I finally managed to cross off the first book from my Reading Classics challenge, yay!!! Anne of Green Gables sounded like a good starting point and it really was. The story about this little orphan girl that gets delivered to Green Gables by accident is really heartwarming. It took me a while to get into the story though because Anne is pretty obnoxious in the beginning. She talks all. the. damn. time. Oh brother!
But in the same way that Anne grows on Marilla, the woman who took her in, she grew on me. It happened gradually but at one point I realised that I was really enjoying the story and found it quite interesting. It all starts when Anne is about 10 and ends when she is 16-ish so she goes through lots of changes in that time.
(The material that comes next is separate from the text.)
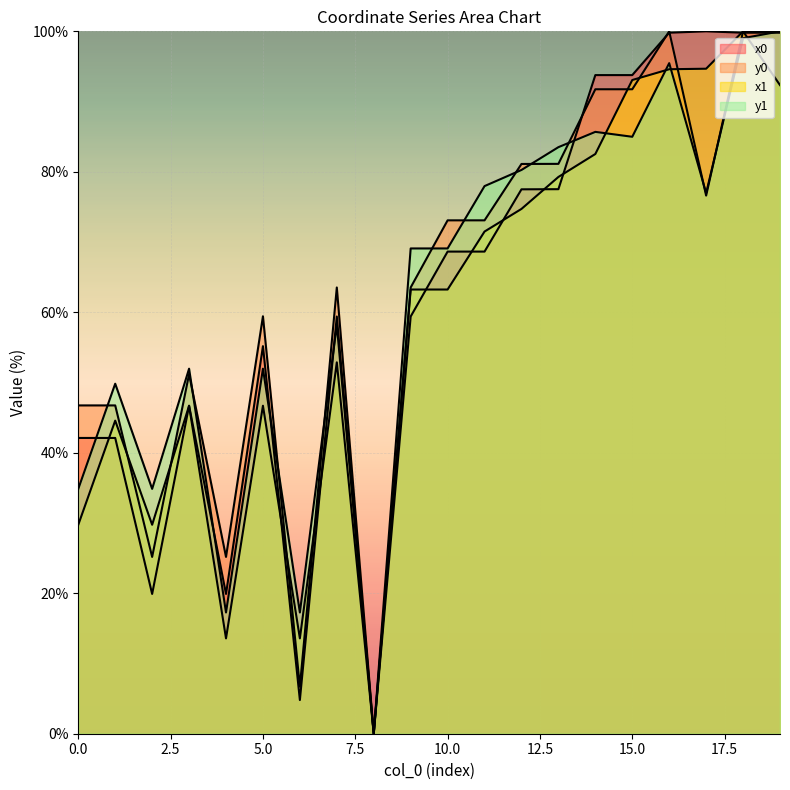

How many values in the y1 series exceed 69?

11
When Anne moves to Green Gables she finds a best friend in Diana Barry and they are inseparable. I understand that it was a way of writing when this book was published at the beginning of the 20th century but a gay woman like myself definitely sees the shipper opportunities between Diana and Anne. Especially Anne finds boys gross for a long time. Also things like this happen a lot:
Diana and I are thinking seriously of promising each other that we will never marry but be nice old maids and live together forever.
Like I said, I know how it is meant but there is just so much possibility of reading into it, if only they were not little girls, it would be more fun to do so.
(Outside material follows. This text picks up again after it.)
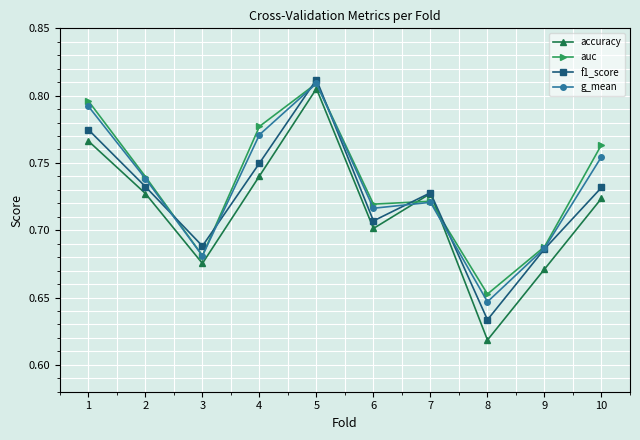

Where is the first local minimum for auc?

3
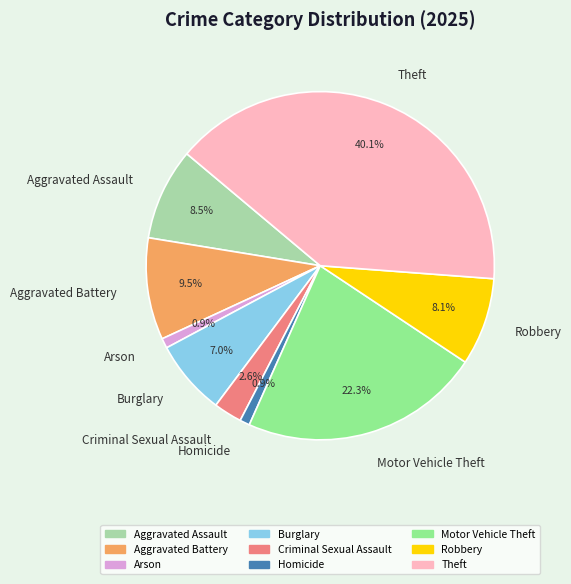

What is the total percentage of Robbery and Aggravated Battery?

17.6%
But the book also offers a fair amount of societal commentary; for example from the women in town not in favour of letting women vote. The people in town are divided on this subject. And it gets more interesting later on, when Anne starts going to Queen’s to earn a teaching degree because a woman should always be able to support herself, whether she needs to or not. I like that way of thinking and I enjoy reading this ever so more when I think of the time it was published and that this story was aimed at younger girls.
I believe in a girl being fitted to earn her own living whether she ever has to or not.
Jane says she will devote her whole life to teaching and never, never marry, because you are paid a salary for teaching , but a husband won’t pay you anything, and growls if you ask for a share in the egg and butter money.
I found myself reflected in what I read and that is important because it lets you connect with the story so much better. And as obnoxious as I found Anne to be, I could see bits and pieces of myself in her character and in some of the things she said. And sometimes, she just hit home. The end really hurt and I cried like the crier that I am. Not that I regret anything. Anne turned wise and even more reflective by the end.
I’m not a bit changed – not really. I’m only pruned down and branched out. The real ME – back here – is just the same. It won’t make a bit of difference where I go or how much I change outwardly; at heart I shall always be your little Anne, who will love you and Matthew and dear Green Gables more and better every day of her life.
God, just reading it again could make me tear up if I weren’t careful. I deeply enjoy a story that tugs at your heartstrings. I’m kind of bummed I didn’t read this when I was younger as it should have been though of course I would have picked up different things back then and I really did not need more encouragement in the feminism department (I did fairly well on my own) but still these would have been interesting memories to take with me. To summarise my babbling, I really loved Anne of Green Gables and will hopefully one day get around to reading the following books and watch the miniseries.
Have you read Anne of Green Gables? What are your thoughts on the story?